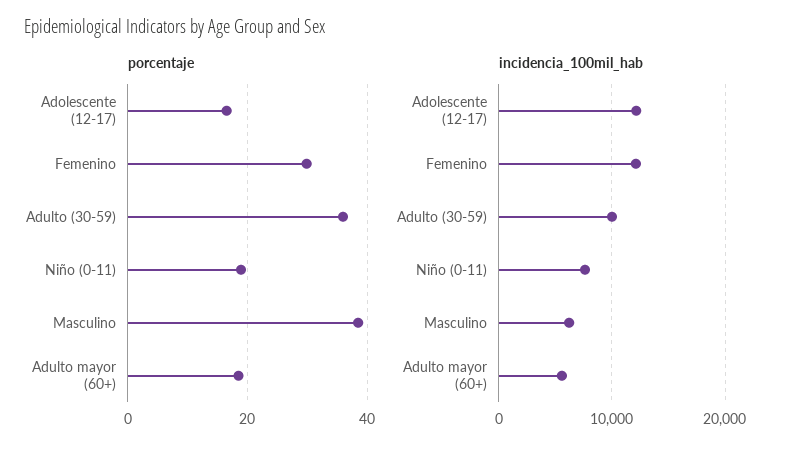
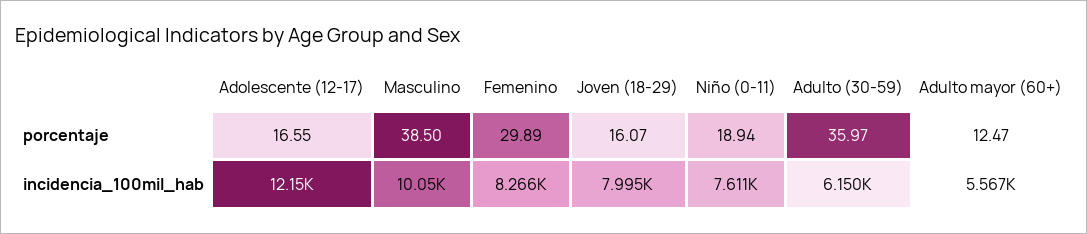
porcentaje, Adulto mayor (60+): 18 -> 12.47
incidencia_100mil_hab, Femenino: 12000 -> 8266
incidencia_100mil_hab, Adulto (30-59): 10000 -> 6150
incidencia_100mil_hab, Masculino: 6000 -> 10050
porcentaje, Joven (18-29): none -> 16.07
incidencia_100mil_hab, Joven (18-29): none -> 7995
*****
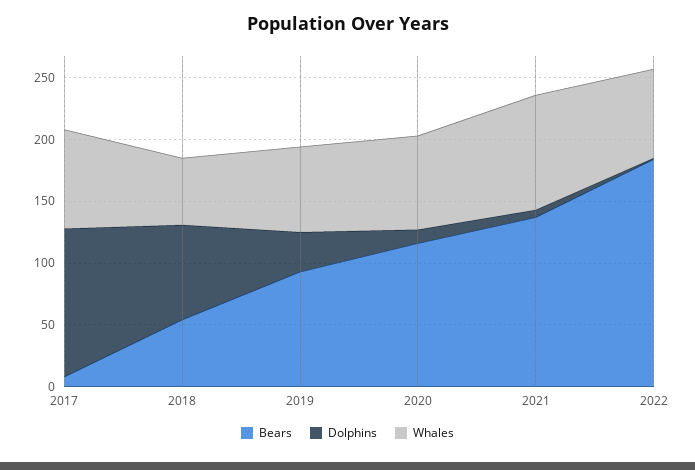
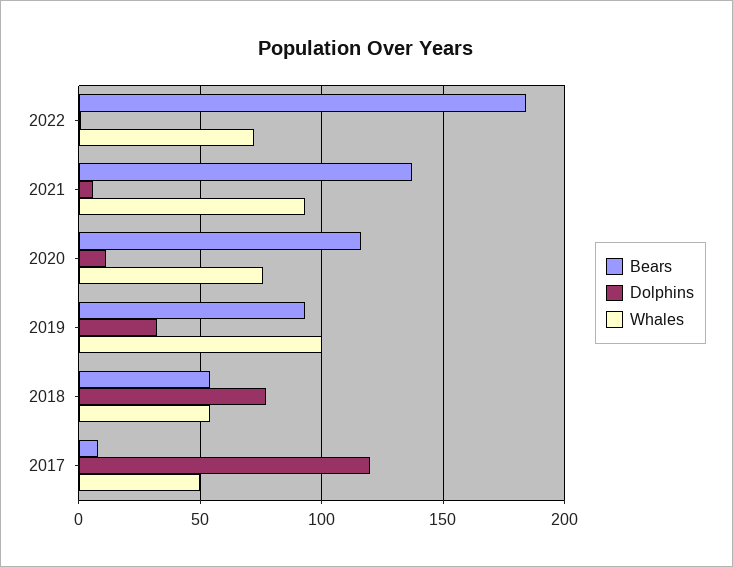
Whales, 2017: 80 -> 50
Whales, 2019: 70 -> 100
*****
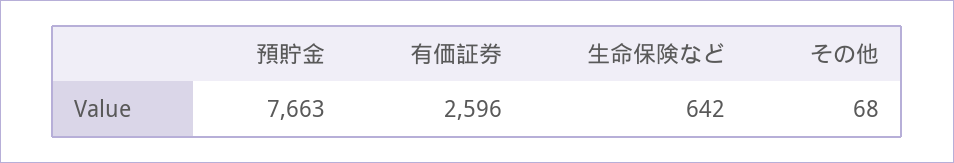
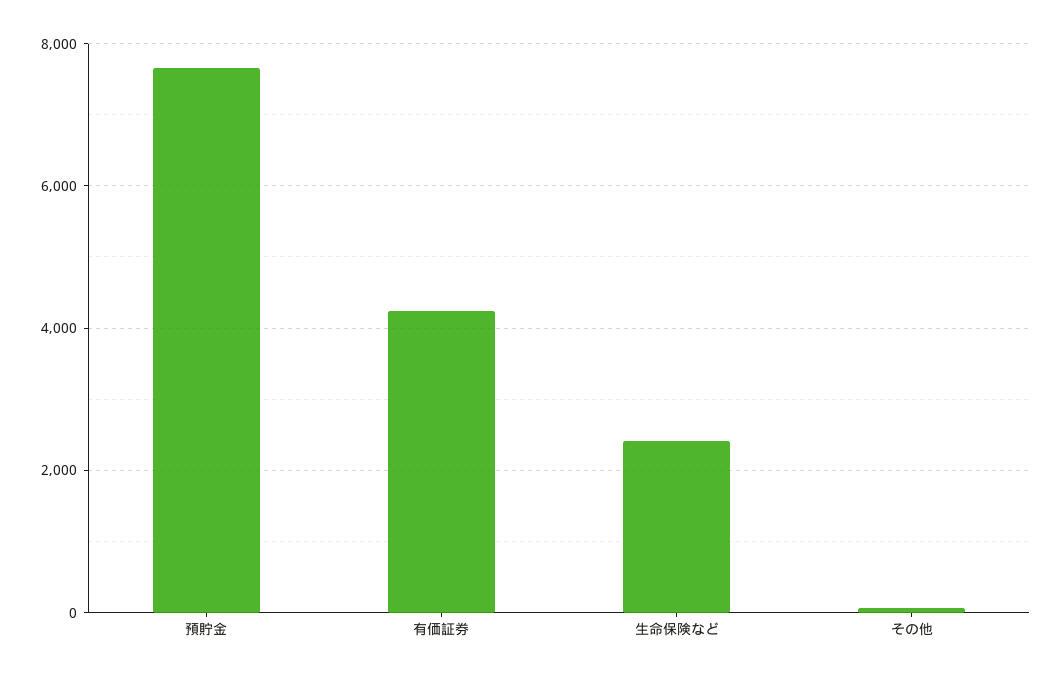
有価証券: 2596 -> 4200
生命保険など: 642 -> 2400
*****
**Try it**
In the listing above, each line with the word "Adulto" is to be copied out.

**Result below**
porcentaje, Adulto mayor (60+): 18 -> 12.47
incidencia_100mil_hab, Adulto (30-59): 10000 -> 6150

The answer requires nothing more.